Task details:
Return each line of the material below that contains the string "있습니다". Case must match.

Data:
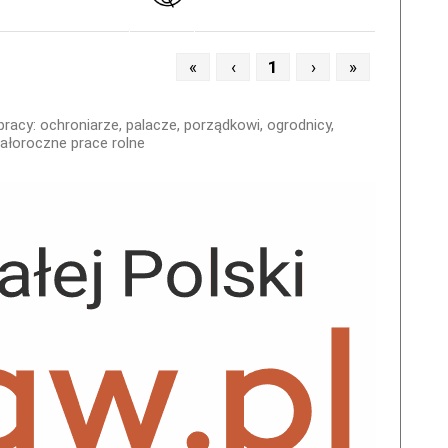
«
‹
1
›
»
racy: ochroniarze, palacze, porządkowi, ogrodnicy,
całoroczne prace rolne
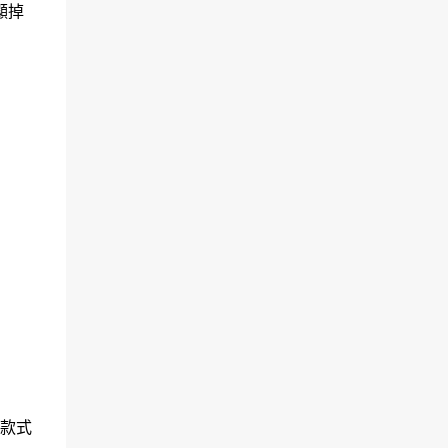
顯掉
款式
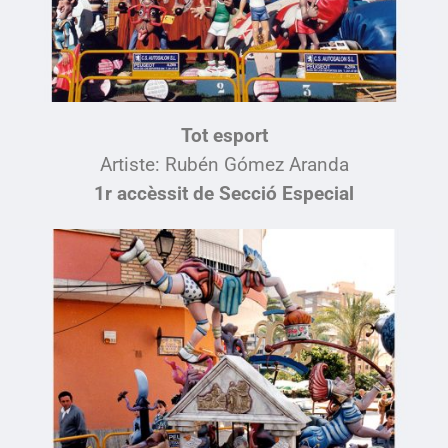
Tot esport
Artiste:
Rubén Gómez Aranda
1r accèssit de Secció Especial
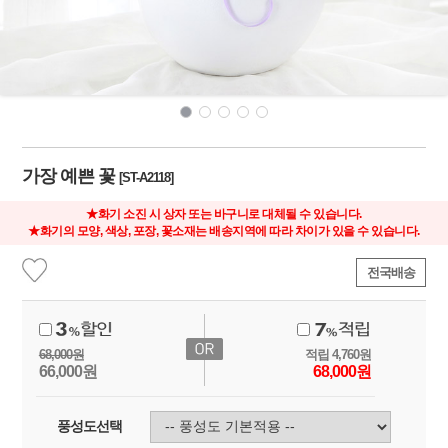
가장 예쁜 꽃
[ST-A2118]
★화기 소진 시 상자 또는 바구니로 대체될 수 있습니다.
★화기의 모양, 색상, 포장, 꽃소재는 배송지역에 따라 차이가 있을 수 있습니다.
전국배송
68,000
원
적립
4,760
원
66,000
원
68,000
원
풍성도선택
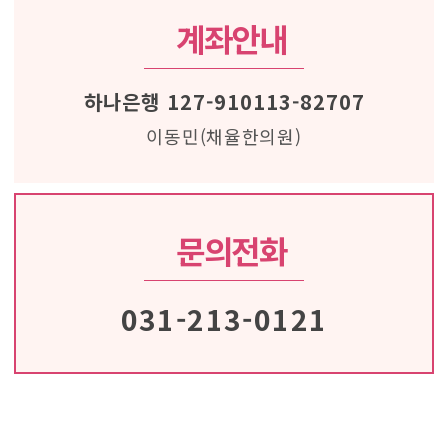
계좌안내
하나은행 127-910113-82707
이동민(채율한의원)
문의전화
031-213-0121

---

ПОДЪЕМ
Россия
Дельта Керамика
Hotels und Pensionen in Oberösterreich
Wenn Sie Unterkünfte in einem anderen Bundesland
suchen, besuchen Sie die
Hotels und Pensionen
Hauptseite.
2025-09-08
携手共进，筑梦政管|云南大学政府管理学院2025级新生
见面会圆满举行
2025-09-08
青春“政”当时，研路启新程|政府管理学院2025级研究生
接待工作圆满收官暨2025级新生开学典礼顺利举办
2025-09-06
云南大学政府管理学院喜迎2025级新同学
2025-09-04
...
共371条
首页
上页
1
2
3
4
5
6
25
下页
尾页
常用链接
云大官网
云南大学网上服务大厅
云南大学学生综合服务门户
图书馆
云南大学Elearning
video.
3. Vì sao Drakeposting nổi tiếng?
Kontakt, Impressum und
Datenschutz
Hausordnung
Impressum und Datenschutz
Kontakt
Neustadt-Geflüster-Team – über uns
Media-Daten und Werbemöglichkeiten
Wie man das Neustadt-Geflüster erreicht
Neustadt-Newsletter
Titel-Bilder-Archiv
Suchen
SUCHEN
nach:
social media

Exercise output:
★화기 소진 시 상자 또는 바구니로 대체될 수 있습니다.
★화기의 모양, 색상, 포장, 꽃소재는 배송지역에 따라 차이가 있을 수 있습니다.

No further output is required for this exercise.